--- Supplied records Enclosed Below ---
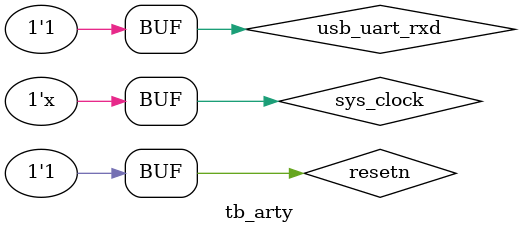
<source format=v>

module tb_arty ();

reg [3:0]   dip_switches_4bits_tri_i;
tri [3:0]   led_4bits_tri_io        ;
reg         resetn                  ;
reg         sys_clock               ;
reg         usb_uart_rxd            ;
wire        usb_uart_txd            ;

initial      resetn     = 1'b1;
initial #100 resetn     = 1'b0;
initial #200 resetn     = 1'b1;
initial  sys_clock      = 1'b1;
initial  usb_uart_rxd   = 1'b1;

always @(sys_clock) #10 sys_clock <= !sys_clock;

system_top_wrapper i_system_top_wrapper (
.dip_switches_4bits_tri_i(dip_switches_4bits_tri_i),
.led_4bits_tri_io        (led_4bits_tri_io        ),
.reset                   (resetn                  ),
.sys_clock               (sys_clock               ),
.usb_uart_rxd            (usb_uart_rxd            ),
.usb_uart_txd            (usb_uart_txd            )
);


endmodule

</source>
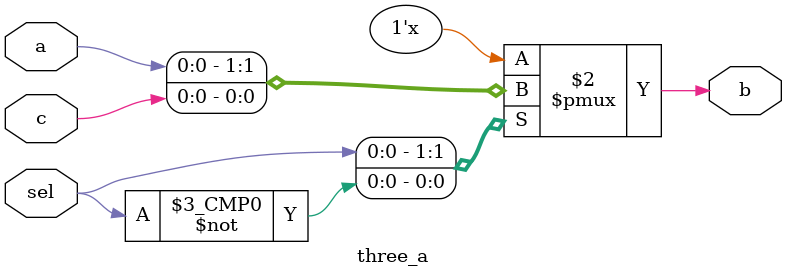
<source format=v>
module three_a ( a,c,sel,b);
input a;
input c;
input sel;
output reg b;
always@(*)
 case ( sel)
  1'b1 : b = a;
  1'b0 : b = c;
endcase
endmodule

</source>
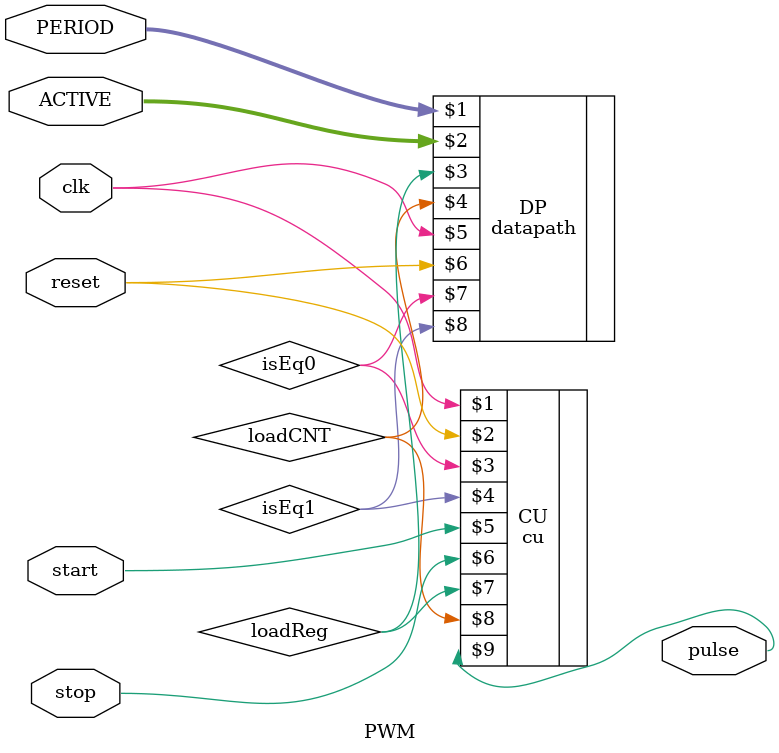
<source format=v>
module PWM(
	input start, stop, clk, reset,
	input [15:0]PERIOD, ACTIVE,
	output pulse
	);
	
	wire loadReg, loadCNT, isEq0, isEq1;
	
	datapath DP(PERIOD, ACTIVE, loadReg, loadCNT, clk, reset, isEq0, isEq1);
	cu	CU(clk, reset, isEq0, isEq1, start, stop, loadReg, loadCNT, pulse);
	
endmodule
//failed in wv8 because the counter doesn't load with correct value but loads with 0.
//Also, the registers get loaded only for one cycle then they become 0.
//Reason: in cu state0, we keep loading the registers all the time, so if it loads with 10 and then you make the 10 to zero it will load zero in next cycly
// Edits: keep the value of regs and don't change it in simulation until the start comes
// Changed S2 to set CNTload to true if going to 3 and in 3 we make it 0.
//
</source>
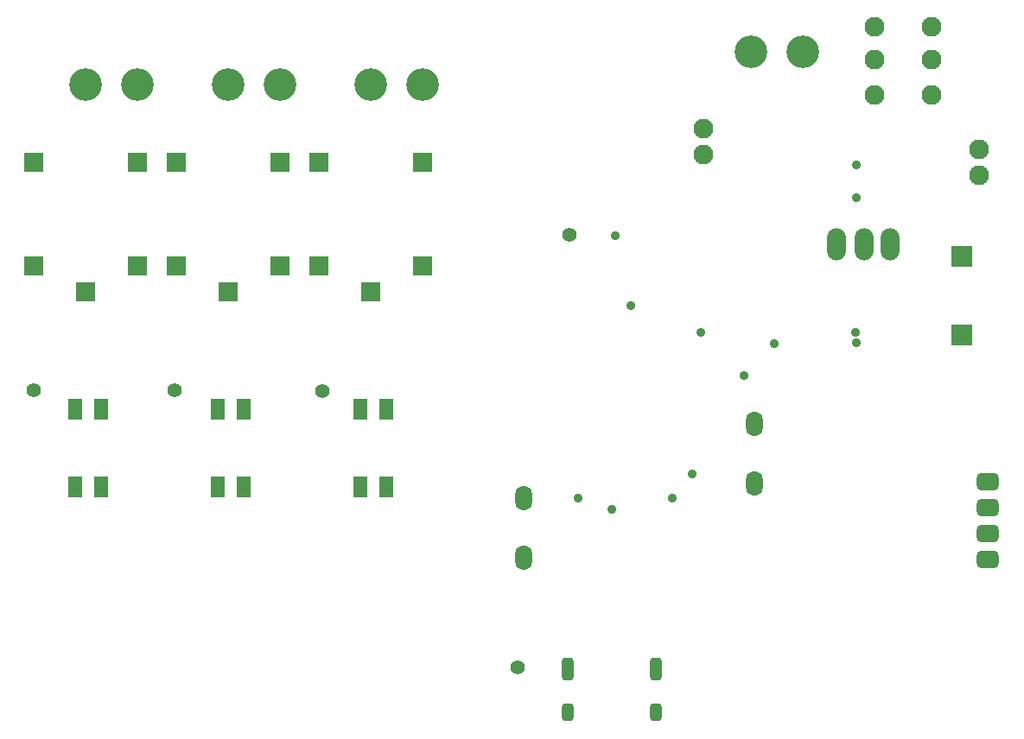
<source format=gbr>
%TF.GenerationSoftware,Altium Limited,Altium Designer,22.0.2 (36)*%
G04 Layer_Color=16711935*
%FSLAX45Y45*%
%MOMM*%
%TF.SameCoordinates,D2D0E374-18DE-4B15-8EA8-0B9E4DC8859C*%
%TF.FilePolarity,Negative*%
%TF.FileFunction,Soldermask,Bot*%
%TF.Part,Single*%
G01*
G75*
%TA.AperFunction,ComponentPad*%
G04:AMPARAMS|DCode=46|XSize=2.25mm|YSize=1.15mm|CornerRadius=0.325mm|HoleSize=0mm|Usage=FLASHONLY|Rotation=90.000|XOffset=0mm|YOffset=0mm|HoleType=Round|Shape=RoundedRectangle|*
%AMROUNDEDRECTD46*
21,1,2.25000,0.50000,0,0,90.0*
21,1,1.60000,1.15000,0,0,90.0*
1,1,0.65000,0.25000,0.80000*
1,1,0.65000,0.25000,-0.80000*
1,1,0.65000,-0.25000,-0.80000*
1,1,0.65000,-0.25000,0.80000*
%
%ADD46ROUNDEDRECTD46*%
G04:AMPARAMS|DCode=47|XSize=1.75mm|YSize=1.15mm|CornerRadius=0.325mm|HoleSize=0mm|Usage=FLASHONLY|Rotation=90.000|XOffset=0mm|YOffset=0mm|HoleType=Round|Shape=RoundedRectangle|*
%AMROUNDEDRECTD47*
21,1,1.75000,0.50000,0,0,90.0*
21,1,1.10000,1.15000,0,0,90.0*
1,1,0.65000,0.25000,0.55000*
1,1,0.65000,0.25000,-0.55000*
1,1,0.65000,-0.25000,-0.55000*
1,1,0.65000,-0.25000,0.55000*
%
%ADD47ROUNDEDRECTD47*%
%ADD48R,2.15000X2.15000*%
%ADD49O,1.65000X2.45000*%
G04:AMPARAMS|DCode=50|XSize=1.75mm|YSize=2.15mm|CornerRadius=0.475mm|HoleSize=0mm|Usage=FLASHONLY|Rotation=90.000|XOffset=0mm|YOffset=0mm|HoleType=Round|Shape=RoundedRectangle|*
%AMROUNDEDRECTD50*
21,1,1.75000,1.20000,0,0,90.0*
21,1,0.80000,2.15000,0,0,90.0*
1,1,0.95000,0.60000,0.40000*
1,1,0.95000,0.60000,-0.40000*
1,1,0.95000,-0.60000,-0.40000*
1,1,0.95000,-0.60000,0.40000*
%
%ADD50ROUNDEDRECTD50*%
%ADD51C,1.95000*%
%ADD52C,3.19800*%
%ADD53R,1.90000X1.90000*%
%ADD54R,1.35000X2.15000*%
%ADD55O,1.85000X3.15000*%
%TA.AperFunction,ViaPad*%
%ADD56C,0.91200*%
%ADD57C,1.42000*%
D46*
X6467999Y1549619D02*
D03*
X7331999D02*
D03*
D47*
Y1131620D02*
D03*
X6467999D02*
D03*
D48*
X10322500Y4827800D02*
D03*
Y5602500D02*
D03*
D49*
X8297500Y3377500D02*
D03*
Y3961700D02*
D03*
X6030000Y2648300D02*
D03*
Y3232500D02*
D03*
D50*
X10582500Y2630000D02*
D03*
Y2884000D02*
D03*
Y3392000D02*
D03*
Y3138000D02*
D03*
D51*
X10030000Y7180000D02*
D03*
Y7530000D02*
D03*
Y7850000D02*
D03*
X9470000Y7180000D02*
D03*
Y7530000D02*
D03*
Y7850000D02*
D03*
X10495000Y6397762D02*
D03*
Y6651762D02*
D03*
X7797500Y6852500D02*
D03*
Y6598500D02*
D03*
D52*
X1744541Y7289093D02*
D03*
X2252542D02*
D03*
X5046542D02*
D03*
X4538541D02*
D03*
X3649542D02*
D03*
X3141541D02*
D03*
X8771500Y7610000D02*
D03*
X8263500D02*
D03*
D53*
X1744542Y5249593D02*
D03*
X2252542Y6519593D02*
D03*
Y5503593D02*
D03*
X1236542D02*
D03*
Y6519593D02*
D03*
X3141542Y5249593D02*
D03*
X3649542Y6519593D02*
D03*
Y5503593D02*
D03*
X2633542D02*
D03*
Y6519593D02*
D03*
X4030542D02*
D03*
Y5503593D02*
D03*
X5046542D02*
D03*
Y6519593D02*
D03*
X4538542Y5249593D02*
D03*
D54*
X1636542Y3343670D02*
D03*
X1890542D02*
D03*
X1636542Y4105670D02*
D03*
X1890542D02*
D03*
X3033542Y3343670D02*
D03*
X3287542D02*
D03*
X3033542Y4105670D02*
D03*
X3287542D02*
D03*
X4430542Y3343670D02*
D03*
X4684542D02*
D03*
X4430542Y4105670D02*
D03*
X4684542D02*
D03*
D55*
X9621500Y5722500D02*
D03*
X9101104D02*
D03*
X9367500D02*
D03*
D56*
X7681250Y3470000D02*
D03*
X9290000Y4750000D02*
D03*
X7487500Y3230000D02*
D03*
X8190000Y4430000D02*
D03*
X6900000Y3120000D02*
D03*
X6565000Y3230000D02*
D03*
X9294533Y6177449D02*
D03*
X9295000Y6497500D02*
D03*
X7080000Y5115000D02*
D03*
X6932500Y5807500D02*
D03*
X8485000Y4747500D02*
D03*
X9286862Y4858705D02*
D03*
X7767500Y4855000D02*
D03*
D57*
X6480000Y5810000D02*
D03*
X1230000Y4290000D02*
D03*
X5970000Y1570000D02*
D03*
X4060000Y4280000D02*
D03*
X2610000Y4290000D02*
D03*
%TF.MD5,4103ec376b191de80993414baf9f25d6*%
M02*

</source>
--- End of Enclosed Supplied records ---
*Work required:* Line by line, write out the data above exactly, without the pictures.

*Your solution:*
<source format=v>

module tb_arty ();

reg [3:0]   dip_switches_4bits_tri_i;
tri [3:0]   led_4bits_tri_io        ;
reg         resetn                  ;
reg         sys_clock               ;
reg         usb_uart_rxd            ;
wire        usb_uart_txd            ;

initial      resetn     = 1'b1;
initial #100 resetn     = 1'b0;
initial #200 resetn     = 1'b1;
initial  sys_clock      = 1'b1;
initial  usb_uart_rxd   = 1'b1;

always @(sys_clock) #10 sys_clock <= !sys_clock;

system_top_wrapper i_system_top_wrapper (
.dip_switches_4bits_tri_i(dip_switches_4bits_tri_i),
.led_4bits_tri_io        (led_4bits_tri_io        ),
.reset                   (resetn                  ),
.sys_clock               (sys_clock               ),
.usb_uart_rxd            (usb_uart_rxd            ),
.usb_uart_txd            (usb_uart_txd            )
);


endmodule

</source>
<source format=v>
module three_a ( a,c,sel,b);
input a;
input c;
input sel;
output reg b;
always@(*)
 case ( sel)
  1'b1 : b = a;
  1'b0 : b = c;
endcase
endmodule

</source>
<source format=v>
module PWM(
	input start, stop, clk, reset,
	input [15:0]PERIOD, ACTIVE,
	output pulse
	);
	
	wire loadReg, loadCNT, isEq0, isEq1;
	
	datapath DP(PERIOD, ACTIVE, loadReg, loadCNT, clk, reset, isEq0, isEq1);
	cu	CU(clk, reset, isEq0, isEq1, start, stop, loadReg, loadCNT, pulse);
	
endmodule
//failed in wv8 because the counter doesn't load with correct value but loads with 0.
//Also, the registers get loaded only for one cycle then they become 0.
//Reason: in cu state0, we keep loading the registers all the time, so if it loads with 10 and then you make the 10 to zero it will load zero in next cycly
// Edits: keep the value of regs and don't change it in simulation until the start comes
// Changed S2 to set CNTload to true if going to 3 and in 3 we make it 0.
//
</source>
<source format=gbr>
%TF.GenerationSoftware,Altium Limited,Altium Designer,22.0.2 (36)*%
G04 Layer_Color=16711935*
%FSLAX45Y45*%
%MOMM*%
%TF.SameCoordinates,D2D0E374-18DE-4B15-8EA8-0B9E4DC8859C*%
%TF.FilePolarity,Negative*%
%TF.FileFunction,Soldermask,Bot*%
%TF.Part,Single*%
G01*
G75*
%TA.AperFunction,ComponentPad*%
G04:AMPARAMS|DCode=46|XSize=2.25mm|YSize=1.15mm|CornerRadius=0.325mm|HoleSize=0mm|Usage=FLASHONLY|Rotation=90.000|XOffset=0mm|YOffset=0mm|HoleType=Round|Shape=RoundedRectangle|*
%AMROUNDEDRECTD46*
21,1,2.25000,0.50000,0,0,90.0*
21,1,1.60000,1.15000,0,0,90.0*
1,1,0.65000,0.25000,0.80000*
1,1,0.65000,0.25000,-0.80000*
1,1,0.65000,-0.25000,-0.80000*
1,1,0.65000,-0.25000,0.80000*
%
%ADD46ROUNDEDRECTD46*%
G04:AMPARAMS|DCode=47|XSize=1.75mm|YSize=1.15mm|CornerRadius=0.325mm|HoleSize=0mm|Usage=FLASHONLY|Rotation=90.000|XOffset=0mm|YOffset=0mm|HoleType=Round|Shape=RoundedRectangle|*
%AMROUNDEDRECTD47*
21,1,1.75000,0.50000,0,0,90.0*
21,1,1.10000,1.15000,0,0,90.0*
1,1,0.65000,0.25000,0.55000*
1,1,0.65000,0.25000,-0.55000*
1,1,0.65000,-0.25000,-0.55000*
1,1,0.65000,-0.25000,0.55000*
%
%ADD47ROUNDEDRECTD47*%
%ADD48R,2.15000X2.15000*%
%ADD49O,1.65000X2.45000*%
G04:AMPARAMS|DCode=50|XSize=1.75mm|YSize=2.15mm|CornerRadius=0.475mm|HoleSize=0mm|Usage=FLASHONLY|Rotation=90.000|XOffset=0mm|YOffset=0mm|HoleType=Round|Shape=RoundedRectangle|*
%AMROUNDEDRECTD50*
21,1,1.75000,1.20000,0,0,90.0*
21,1,0.80000,2.15000,0,0,90.0*
1,1,0.95000,0.60000,0.40000*
1,1,0.95000,0.60000,-0.40000*
1,1,0.95000,-0.60000,-0.40000*
1,1,0.95000,-0.60000,0.40000*
%
%ADD50ROUNDEDRECTD50*%
%ADD51C,1.95000*%
%ADD52C,3.19800*%
%ADD53R,1.90000X1.90000*%
%ADD54R,1.35000X2.15000*%
%ADD55O,1.85000X3.15000*%
%TA.AperFunction,ViaPad*%
%ADD56C,0.91200*%
%ADD57C,1.42000*%
D46*
X6467999Y1549619D02*
D03*
X7331999D02*
D03*
D47*
Y1131620D02*
D03*
X6467999D02*
D03*
D48*
X10322500Y4827800D02*
D03*
Y5602500D02*
D03*
D49*
X8297500Y3377500D02*
D03*
Y3961700D02*
D03*
X6030000Y2648300D02*
D03*
Y3232500D02*
D03*
D50*
X10582500Y2630000D02*
D03*
Y2884000D02*
D03*
Y3392000D02*
D03*
Y3138000D02*
D03*
D51*
X10030000Y7180000D02*
D03*
Y7530000D02*
D03*
Y7850000D02*
D03*
X9470000Y7180000D02*
D03*
Y7530000D02*
D03*
Y7850000D02*
D03*
X10495000Y6397762D02*
D03*
Y6651762D02*
D03*
X7797500Y6852500D02*
D03*
Y6598500D02*
D03*
D52*
X1744541Y7289093D02*
D03*
X2252542D02*
D03*
X5046542D02*
D03*
X4538541D02*
D03*
X3649542D02*
D03*
X3141541D02*
D03*
X8771500Y7610000D02*
D03*
X8263500D02*
D03*
D53*
X1744542Y5249593D02*
D03*
X2252542Y6519593D02*
D03*
Y5503593D02*
D03*
X1236542D02*
D03*
Y6519593D02*
D03*
X3141542Y5249593D02*
D03*
X3649542Y6519593D02*
D03*
Y5503593D02*
D03*
X2633542D02*
D03*
Y6519593D02*
D03*
X4030542D02*
D03*
Y5503593D02*
D03*
X5046542D02*
D03*
Y6519593D02*
D03*
X4538542Y5249593D02*
D03*
D54*
X1636542Y3343670D02*
D03*
X1890542D02*
D03*
X1636542Y4105670D02*
D03*
X1890542D02*
D03*
X3033542Y3343670D02*
D03*
X3287542D02*
D03*
X3033542Y4105670D02*
D03*
X3287542D02*
D03*
X4430542Y3343670D02*
D03*
X4684542D02*
D03*
X4430542Y4105670D02*
D03*
X4684542D02*
D03*
D55*
X9621500Y5722500D02*
D03*
X9101104D02*
D03*
X9367500D02*
D03*
D56*
X7681250Y3470000D02*
D03*
X9290000Y4750000D02*
D03*
X7487500Y3230000D02*
D03*
X8190000Y4430000D02*
D03*
X6900000Y3120000D02*
D03*
X6565000Y3230000D02*
D03*
X9294533Y6177449D02*
D03*
X9295000Y6497500D02*
D03*
X7080000Y5115000D02*
D03*
X6932500Y5807500D02*
D03*
X8485000Y4747500D02*
D03*
X9286862Y4858705D02*
D03*
X7767500Y4855000D02*
D03*
D57*
X6480000Y5810000D02*
D03*
X1230000Y4290000D02*
D03*
X5970000Y1570000D02*
D03*
X4060000Y4280000D02*
D03*
X2610000Y4290000D02*
D03*
%TF.MD5,4103ec376b191de80993414baf9f25d6*%
M02*

</source>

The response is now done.